November 15th, 2013

Restoring symbols to a stack trace originally generated without symbols

Has this ever happened to you?

litware!Ordinal3+0x6042
litware!DllInstall+0x4c90
litware!DllInstall+0x4b9e
contoso!DllGetClassObject+0x93c3
contoso!DllGetClassObject+0x97a9
contoso!DllGetClassObject+0x967c
contoso!DllGetClassObject+0x94d7
contoso!DllGetClassObject+0x25ce
contoso!DllGetClassObject+0x2f7b
contoso!DllGetClassObject+0xad55
contoso!DllGetClassObject+0xaec7
contoso!DllGetClassObject+0xadf7
contoso!DllGetClassObject+0x3c00
contoso!DllGetClassObject+0x3b2a
contoso!DllGetClassObject+0x462b
USER32!UserCallWinProcCheckWow+0x13a
USER32!DispatchMessageWorker+0x1a7
contoso!DllCanUnloadNow+0x19b6
contoso!DllGetClassObject+0xeaf2
contoso+0x1d6c
litware!LitImportReportProfile+0x11c4
litware!LitImportReportProfile+0x1897
litware!LitImportReportProfile+0x1a3b
KERNEL32!BaseThreadInitThunk+0x18
ntdll!RtlUserThreadStart+0x1d

Ugh. A stack trace taken without working symbols. (There’s no way that Dll­Get­Class­Object is a deeply recursive 60KB function. Just by casual inspection, you know that the symbols are wrong.)

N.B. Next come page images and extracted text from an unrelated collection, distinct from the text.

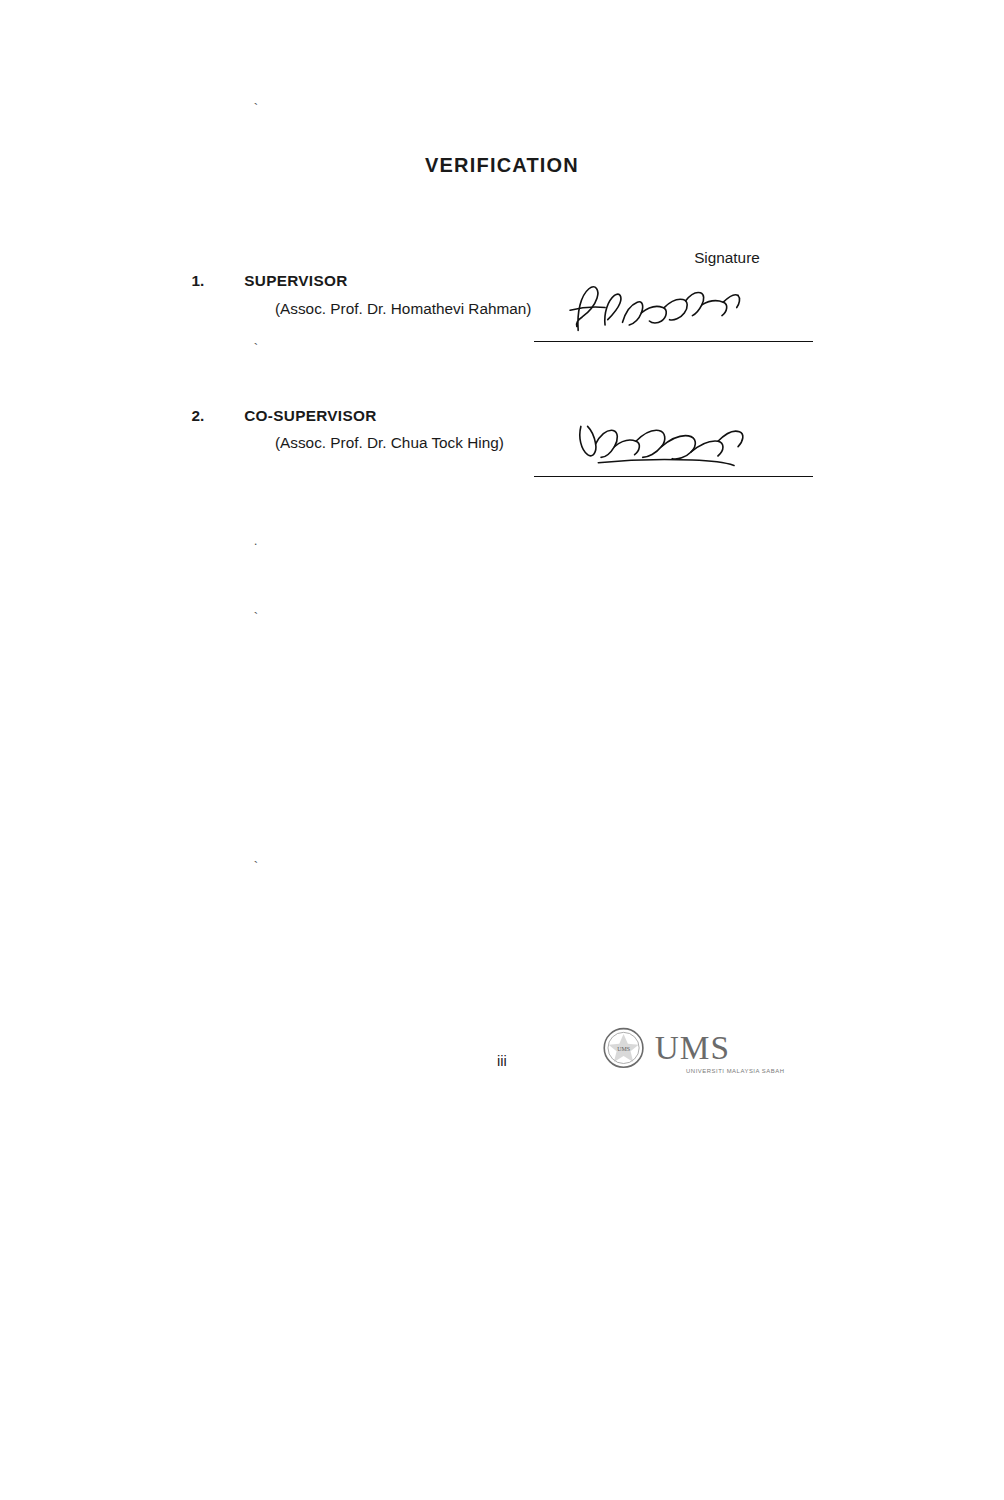`
VERIFICATION
Signature
| 1. | SUPERVISOR (Assoc. Prof. Dr. Homathevi Rahman) | |
| 2. | CO-SUPERVISOR (Assoc. Prof. Dr. Chua Tock Hing) | |
` . ` `
iii
UMS UMS UNIVERSITI MALAYSIA SABAH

To see how to fix this, you just have to understand what the debugger does when it has no symbols to work from: It uses the symbols from the exported function table. For every address it wants to resolve, it looks for the nearest exported function whose address is less than or equal to the target value.

For example, suppose CONTOSO.DLL has the following exported symbols:

Symbol Offset
Dll­Get­Class­Object 0x5132
Dll­Can­Unload­Now 0xFB0B

Look at it this way: The debugger is given the following information about your module: (Diagram not to scale.)

 
  Dll­Get­Class­Object Dll­Can­Unload­Now

It needs to assign a function to every byte in the module. In the absence of any better information, it does it like this:

??? Dll­Get­Class­Object Dll­Can­Unload­Now

In words, it assumes that every function begins at the location specified by the export table, and it ends one byte before the start of the next function. The debugger is trying to make the best of a bad situation.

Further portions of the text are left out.